# Job:
Reproduce all of the records below word for word, keeping every character, line break and spacing unchanged.

# Data records:
'''

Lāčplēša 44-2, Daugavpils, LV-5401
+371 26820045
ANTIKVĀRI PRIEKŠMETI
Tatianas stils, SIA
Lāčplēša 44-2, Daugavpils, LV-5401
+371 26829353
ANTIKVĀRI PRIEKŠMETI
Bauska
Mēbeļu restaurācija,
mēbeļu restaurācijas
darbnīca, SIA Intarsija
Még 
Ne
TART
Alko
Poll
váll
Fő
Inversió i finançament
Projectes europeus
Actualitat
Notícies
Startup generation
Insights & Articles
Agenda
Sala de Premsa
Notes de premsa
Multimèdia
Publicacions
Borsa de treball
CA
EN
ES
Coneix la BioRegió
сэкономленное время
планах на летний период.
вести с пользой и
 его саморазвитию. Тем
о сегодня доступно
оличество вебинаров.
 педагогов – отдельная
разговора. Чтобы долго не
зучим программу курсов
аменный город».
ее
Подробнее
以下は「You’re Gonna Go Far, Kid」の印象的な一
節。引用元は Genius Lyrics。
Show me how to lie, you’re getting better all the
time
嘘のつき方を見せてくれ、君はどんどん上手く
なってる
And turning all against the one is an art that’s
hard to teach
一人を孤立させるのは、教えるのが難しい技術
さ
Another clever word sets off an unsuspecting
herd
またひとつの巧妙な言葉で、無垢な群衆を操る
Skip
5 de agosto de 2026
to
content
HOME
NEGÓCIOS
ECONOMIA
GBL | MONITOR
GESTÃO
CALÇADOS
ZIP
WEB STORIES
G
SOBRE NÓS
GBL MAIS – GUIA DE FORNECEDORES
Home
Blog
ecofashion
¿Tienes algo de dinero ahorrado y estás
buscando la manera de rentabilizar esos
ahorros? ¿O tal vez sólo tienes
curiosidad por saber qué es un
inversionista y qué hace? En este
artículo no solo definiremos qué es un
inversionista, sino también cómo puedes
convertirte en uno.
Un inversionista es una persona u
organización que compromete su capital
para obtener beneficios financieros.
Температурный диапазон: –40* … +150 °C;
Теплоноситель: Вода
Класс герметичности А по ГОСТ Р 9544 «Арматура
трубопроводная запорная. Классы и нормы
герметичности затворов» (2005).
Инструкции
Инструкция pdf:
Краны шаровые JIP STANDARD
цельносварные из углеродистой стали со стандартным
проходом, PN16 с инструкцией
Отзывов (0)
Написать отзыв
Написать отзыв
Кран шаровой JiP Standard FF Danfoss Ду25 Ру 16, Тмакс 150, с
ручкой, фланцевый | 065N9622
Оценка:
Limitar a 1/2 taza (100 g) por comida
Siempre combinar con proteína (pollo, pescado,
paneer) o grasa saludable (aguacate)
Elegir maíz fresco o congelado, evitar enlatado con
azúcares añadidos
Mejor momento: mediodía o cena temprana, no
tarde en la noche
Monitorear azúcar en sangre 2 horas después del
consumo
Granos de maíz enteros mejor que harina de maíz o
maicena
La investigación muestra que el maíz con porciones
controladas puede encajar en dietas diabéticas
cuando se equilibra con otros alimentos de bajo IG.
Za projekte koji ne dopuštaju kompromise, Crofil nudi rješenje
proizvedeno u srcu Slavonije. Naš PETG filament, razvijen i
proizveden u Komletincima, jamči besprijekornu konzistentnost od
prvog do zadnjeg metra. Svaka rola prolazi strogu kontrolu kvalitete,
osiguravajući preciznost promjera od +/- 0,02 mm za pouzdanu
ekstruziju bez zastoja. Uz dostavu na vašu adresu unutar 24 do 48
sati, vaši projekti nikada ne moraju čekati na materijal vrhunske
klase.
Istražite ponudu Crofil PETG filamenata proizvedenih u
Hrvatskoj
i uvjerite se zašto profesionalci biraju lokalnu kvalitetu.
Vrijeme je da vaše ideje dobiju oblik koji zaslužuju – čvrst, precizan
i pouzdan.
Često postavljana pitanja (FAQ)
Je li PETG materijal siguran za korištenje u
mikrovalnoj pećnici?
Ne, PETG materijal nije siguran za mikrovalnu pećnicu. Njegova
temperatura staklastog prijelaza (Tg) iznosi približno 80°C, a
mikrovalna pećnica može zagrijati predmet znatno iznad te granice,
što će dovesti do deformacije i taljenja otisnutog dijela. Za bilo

'''

# Response to this exercise:
Lāčplēša 44-2, Daugavpils, LV-5401
+371 26820045
ANTIKVĀRI PRIEKŠMETI
Tatianas stils, SIA
Lāčplēša 44-2, Daugavpils, LV-5401
+371 26829353
ANTIKVĀRI PRIEKŠMETI
Bauska
Mēbeļu restaurācija,
mēbeļu restaurācijas
darbnīca, SIA Intarsija
Még 
Ne
TART
Alko
Poll
váll
Fő
Inversió i finançament
Projectes europeus
Actualitat
Notícies
Startup generation
Insights & Articles
Agenda
Sala de Premsa
Notes de premsa
Multimèdia
Publicacions
Borsa de treball
CA
EN
ES
Coneix la BioRegió
сэкономленное время
планах на летний период.
вести с пользой и
 его саморазвитию. Тем
о сегодня доступно
оличество вебинаров.
 педагогов – отдельная
разговора. Чтобы долго не
зучим программу курсов
аменный город».
ее
Подробнее
以下は「You’re Gonna Go Far, Kid」の印象的な一
節。引用元は Genius Lyrics。
Show me how to lie, you’re getting better all the
time
嘘のつき方を見せてくれ、君はどんどん上手く
なってる
And turning all against the one is an art that’s
hard to teach
一人を孤立させるのは、教えるのが難しい技術
さ
Another clever word sets off an unsuspecting
herd
またひとつの巧妙な言葉で、無垢な群衆を操る
Skip
5 de agosto de 2026
to
content
HOME
NEGÓCIOS
ECONOMIA
GBL | MONITOR
GESTÃO
CALÇADOS
ZIP
WEB STORIES
G
SOBRE NÓS
GBL MAIS – GUIA DE FORNECEDORES
Home
Blog
ecofashion
¿Tienes algo de dinero ahorrado y estás
buscando la manera de rentabilizar esos
ahorros? ¿O tal vez sólo tienes
curiosidad por saber qué es un
inversionista y qué hace? En este
artículo no solo definiremos qué es un
inversionista, sino también cómo puedes
convertirte en uno.
Un inversionista es una persona u
organización que compromete su capital
para obtener beneficios financieros.
Температурный диапазон: –40* … +150 °C;
Теплоноситель: Вода
Класс герметичности А по ГОСТ Р 9544 «Арматура
трубопроводная запорная. Классы и нормы
герметичности затворов» (2005).
Инструкции
Инструкция pdf:
Краны шаровые JIP STANDARD
цельносварные из углеродистой стали со стандартным
проходом, PN16 с инструкцией
Отзывов (0)
Написать отзыв
Написать отзыв
Кран шаровой JiP Standard FF Danfoss Ду25 Ру 16, Тмакс 150, с
ручкой, фланцевый | 065N9622
Оценка:
Limitar a 1/2 taza (100 g) por comida
Siempre combinar con proteína (pollo, pescado,
paneer) o grasa saludable (aguacate)
Elegir maíz fresco o congelado, evitar enlatado con
azúcares añadidos
Mejor momento: mediodía o cena temprana, no
tarde en la noche
Monitorear azúcar en sangre 2 horas después del
consumo
Granos de maíz enteros mejor que harina de maíz o
maicena
La investigación muestra que el maíz con porciones
controladas puede encajar en dietas diabéticas
cuando se equilibra con otros alimentos de bajo IG.
Za projekte koji ne dopuštaju kompromise, Crofil nudi rješenje
proizvedeno u srcu Slavonije. Naš PETG filament, razvijen i
proizveden u Komletincima, jamči besprijekornu konzistentnost od
prvog do zadnjeg metra. Svaka rola prolazi strogu kontrolu kvalitete,
osiguravajući preciznost promjera od +/- 0,02 mm za pouzdanu
ekstruziju bez zastoja. Uz dostavu na vašu adresu unutar 24 do 48
sati, vaši projekti nikada ne moraju čekati na materijal vrhunske
klase.
Istražite ponudu Crofil PETG filamenata proizvedenih u
Hrvatskoj
i uvjerite se zašto profesionalci biraju lokalnu kvalitetu.
Vrijeme je da vaše ideje dobiju oblik koji zaslužuju – čvrst, precizan
i pouzdan.
Često postavljana pitanja (FAQ)
Je li PETG materijal siguran za korištenje u
mikrovalnoj pećnici?
Ne, PETG materijal nije siguran za mikrovalnu pećnicu. Njegova
temperatura staklastog prijelaza (Tg) iznosi približno 80°C, a
mikrovalna pećnica može zagrijati predmet znatno iznad te granice,
što će dovesti do deformacije i taljenja otisnutog dijela. Za bilo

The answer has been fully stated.